◆ Instructions to follow:
Below are entries with pictures in them. Output exactly the lines starting at the line with "Partner Parish Office 724-694-5359" and ending at the line with "This is what", both included, but not the pictures.

[Collected data]
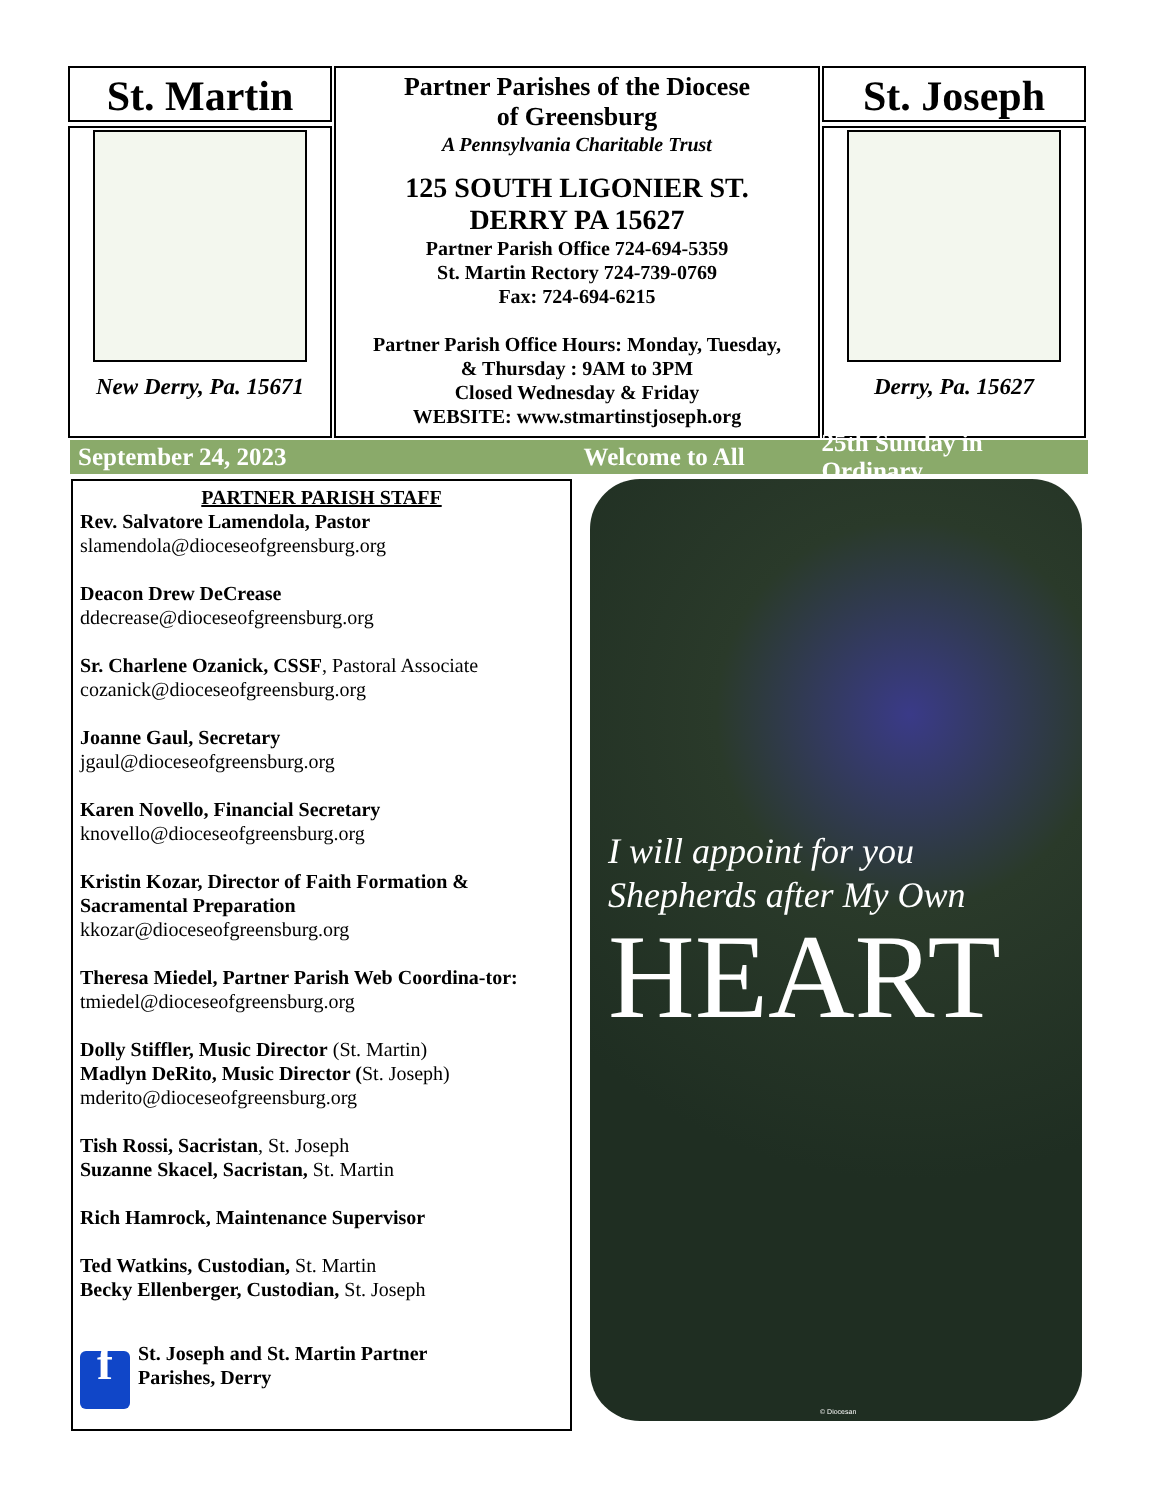St. Martin
New Derry, Pa. 15671
Partner Parishes of the Diocese
of Greensburg
A Pennsylvania Charitable Trust
125 SOUTH LIGONIER ST.
DERRY PA 15627
Partner Parish Office 724-694-5359
St. Martin Rectory 724-739-0769
Fax: 724-694-6215
Partner Parish Office Hours: Monday, Tuesday,
& Thursday : 9AM to 3PM
Closed Wednesday & Friday
WEBSITE: www.stmartinstjoseph.org
St. Joseph
Derry, Pa. 15627
September 24, 2023 Welcome to All 25th Sunday in Ordinary
PARTNER PARISH STAFF
Rev. Salvatore Lamendola, Pastor
slamendola@dioceseofgreensburg.org
Deacon Drew DeCrease
ddecrease@dioceseofgreensburg.org
Sr. Charlene Ozanick, CSSF, Pastoral Associate
cozanick@dioceseofgreensburg.org
Joanne Gaul, Secretary
jgaul@dioceseofgreensburg.org
Karen Novello, Financial Secretary
knovello@dioceseofgreensburg.org
Kristin Kozar, Director of Faith Formation & Sacramental Preparation
kkozar@dioceseofgreensburg.org
Theresa Miedel, Partner Parish Web Coordina-tor: tmiedel@dioceseofgreensburg.org
Dolly Stiffler, Music Director (St. Martin)
Madlyn DeRito, Music Director (St. Joseph)
mderito@dioceseofgreensburg.org
Tish Rossi, Sacristan, St. Joseph
Suzanne Skacel, Sacristan, St. Martin
Rich Hamrock, Maintenance Supervisor
Ted Watkins, Custodian, St. Martin
Becky Ellenberger, Custodian, St. Joseph
f St. Joseph and St. Martin Partner
Parishes, Derry
I will appoint for you
Shepherds after My Own
HEART
© Diocesan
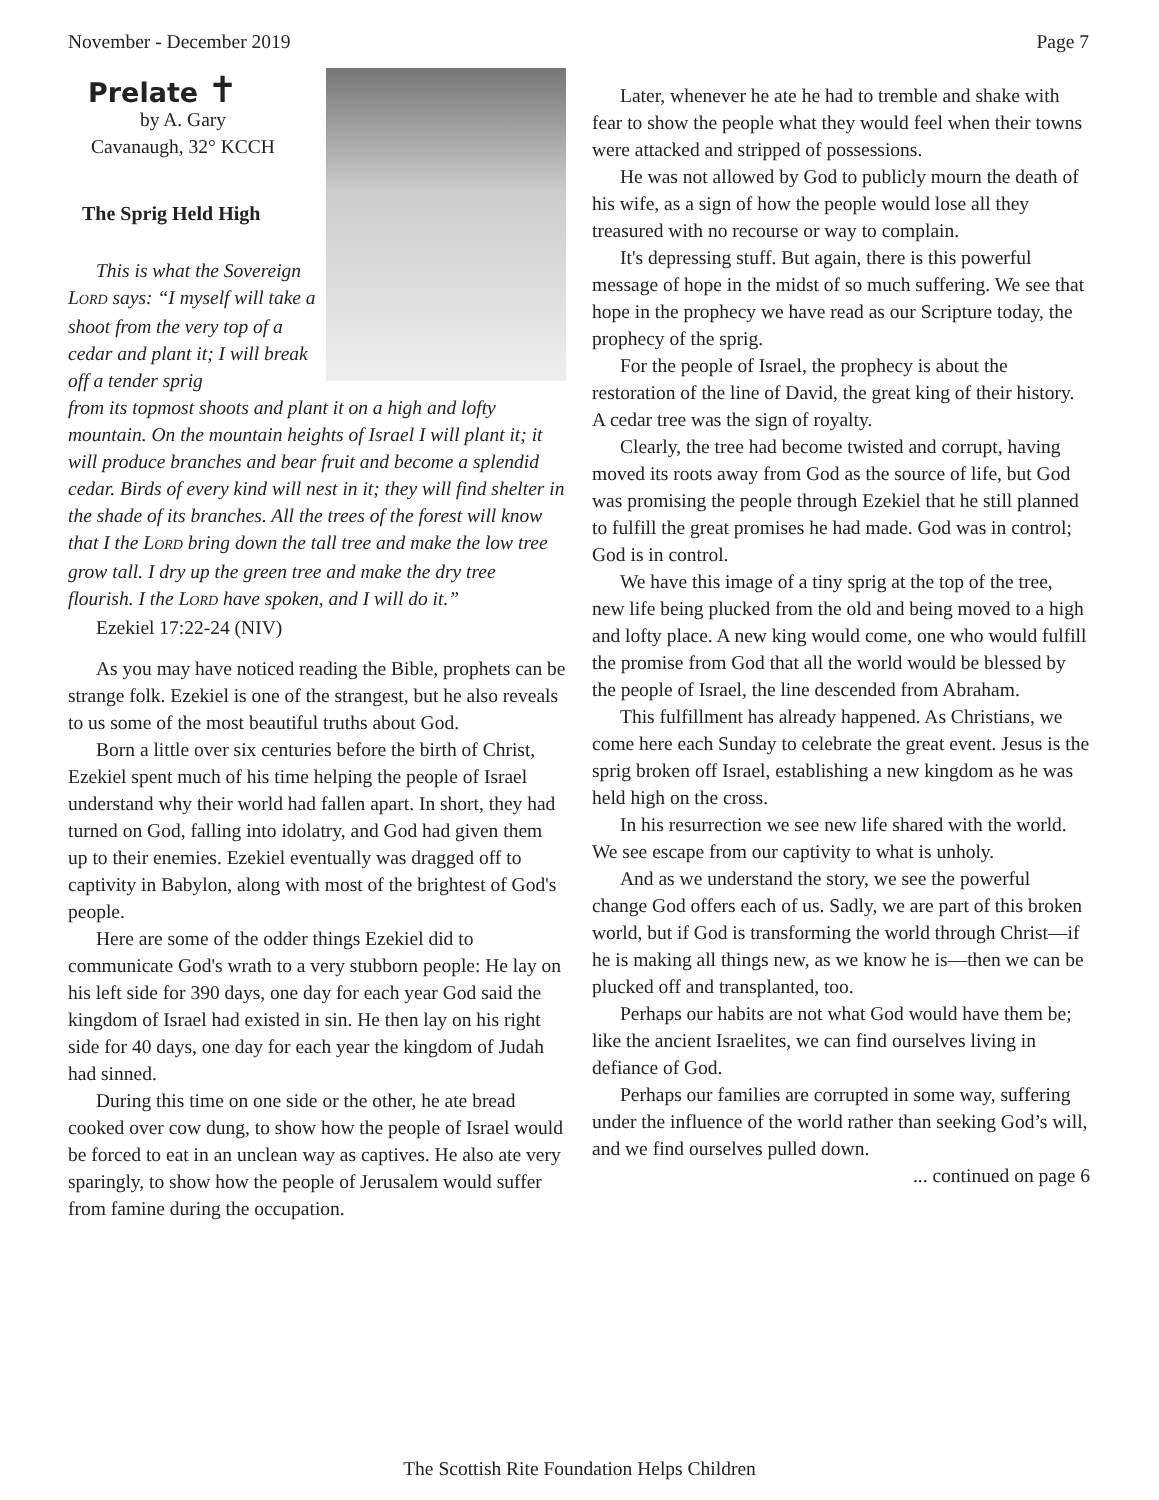November - December 2019 Page 7
Prelate ✝
by A. Gary
Cavanaugh, 32° KCCH
The Sprig Held High
This is what the Sovereign LORD says: “I myself will take a shoot from the very top of a cedar and plant it; I will break off a tender sprig
from its topmost shoots and plant it on a high and lofty mountain. On the mountain heights of Israel I will plant it; it will produce branches and bear fruit and become a splendid cedar. Birds of every kind will nest in it; they will find shelter in the shade of its branches. All the trees of the forest will know that I the LORD bring down the tall tree and make the low tree grow tall. I dry up the green tree and make the dry tree flourish. I the LORD have spoken, and I will do it.”
Ezekiel 17:22-24 (NIV)
As you may have noticed reading the Bible, prophets can be strange folk. Ezekiel is one of the strangest, but he also reveals to us some of the most beautiful truths about God.
Born a little over six centuries before the birth of Christ, Ezekiel spent much of his time helping the people of Israel understand why their world had fallen apart. In short, they had turned on God, falling into idolatry, and God had given them up to their enemies. Ezekiel eventually was dragged off to captivity in Babylon, along with most of the brightest of God's people.
Here are some of the odder things Ezekiel did to communicate God's wrath to a very stubborn people: He lay on his left side for 390 days, one day for each year God said the kingdom of Israel had existed in sin. He then lay on his right side for 40 days, one day for each year the kingdom of Judah had sinned.
During this time on one side or the other, he ate bread cooked over cow dung, to show how the people of Israel would be forced to eat in an unclean way as captives. He also ate very sparingly, to show how the people of Jerusalem would suffer from famine during the occupation.
Later, whenever he ate he had to tremble and shake with fear to show the people what they would feel when their towns were attacked and stripped of possessions.
He was not allowed by God to publicly mourn the death of his wife, as a sign of how the people would lose all they treasured with no recourse or way to complain.
It's depressing stuff. But again, there is this powerful message of hope in the midst of so much suffering. We see that hope in the prophecy we have read as our Scripture today, the prophecy of the sprig.
For the people of Israel, the prophecy is about the restoration of the line of David, the great king of their history. A cedar tree was the sign of royalty.
Clearly, the tree had become twisted and corrupt, having moved its roots away from God as the source of life, but God was promising the people through Ezekiel that he still planned to fulfill the great promises he had made. God was in control; God is in control.
We have this image of a tiny sprig at the top of the tree, new life being plucked from the old and being moved to a high and lofty place. A new king would come, one who would fulfill the promise from God that all the world would be blessed by the people of Israel, the line descended from Abraham.
This fulfillment has already happened. As Christians, we come here each Sunday to celebrate the great event. Jesus is the sprig broken off Israel, establishing a new kingdom as he was held high on the cross.
In his resurrection we see new life shared with the world. We see escape from our captivity to what is unholy.
And as we understand the story, we see the powerful change God offers each of us. Sadly, we are part of this broken world, but if God is transforming the world through Christ—if he is making all things new, as we know he is—then we can be plucked off and transplanted, too.
Perhaps our habits are not what God would have them be; like the ancient Israelites, we can find ourselves living in defiance of God.
Perhaps our families are corrupted in some way, suffering under the influence of the world rather than seeking God’s will, and we find ourselves pulled down.
... continued on page 6
The Scottish Rite Foundation Helps Children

◆ Answer box:
Partner Parish Office 724-694-5359
St. Martin Rectory 724-739-0769
Fax: 724-694-6215
Partner Parish Office Hours: Monday, Tuesday,
& Thursday : 9AM to 3PM
Closed Wednesday & Friday
WEBSITE: www.stmartinstjoseph.org
St. Joseph
Derry, Pa. 15627
September 24, 2023 Welcome to All 25th Sunday in Ordinary
PARTNER PARISH STAFF
Rev. Salvatore Lamendola, Pastor
slamendola@dioceseofgreensburg.org
Deacon Drew DeCrease
ddecrease@dioceseofgreensburg.org
Sr. Charlene Ozanick, CSSF, Pastoral Associate
cozanick@dioceseofgreensburg.org
Joanne Gaul, Secretary
jgaul@dioceseofgreensburg.org
Karen Novello, Financial Secretary
knovello@dioceseofgreensburg.org
Kristin Kozar, Director of Faith Formation & Sacramental Preparation
kkozar@dioceseofgreensburg.org
Theresa Miedel, Partner Parish Web Coordina-tor: tmiedel@dioceseofgreensburg.org
Dolly Stiffler, Music Director (St. Martin)
Madlyn DeRito, Music Director (St. Joseph)
mderito@dioceseofgreensburg.org
Tish Rossi, Sacristan, St. Joseph
Suzanne Skacel, Sacristan, St. Martin
Rich Hamrock, Maintenance Supervisor
Ted Watkins, Custodian, St. Martin
Becky Ellenberger, Custodian, St. Joseph
f St. Joseph and St. Martin Partner
Parishes, Derry
I will appoint for you
Shepherds after My Own
HEART
© Diocesan
November - December 2019 Page 7
Prelate ✝
by A. Gary
Cavanaugh, 32° KCCH
The Sprig Held High
This is what the Sovereign LORD says: “I myself will take a shoot from the very top of a cedar and plant it; I will break off a tender sprig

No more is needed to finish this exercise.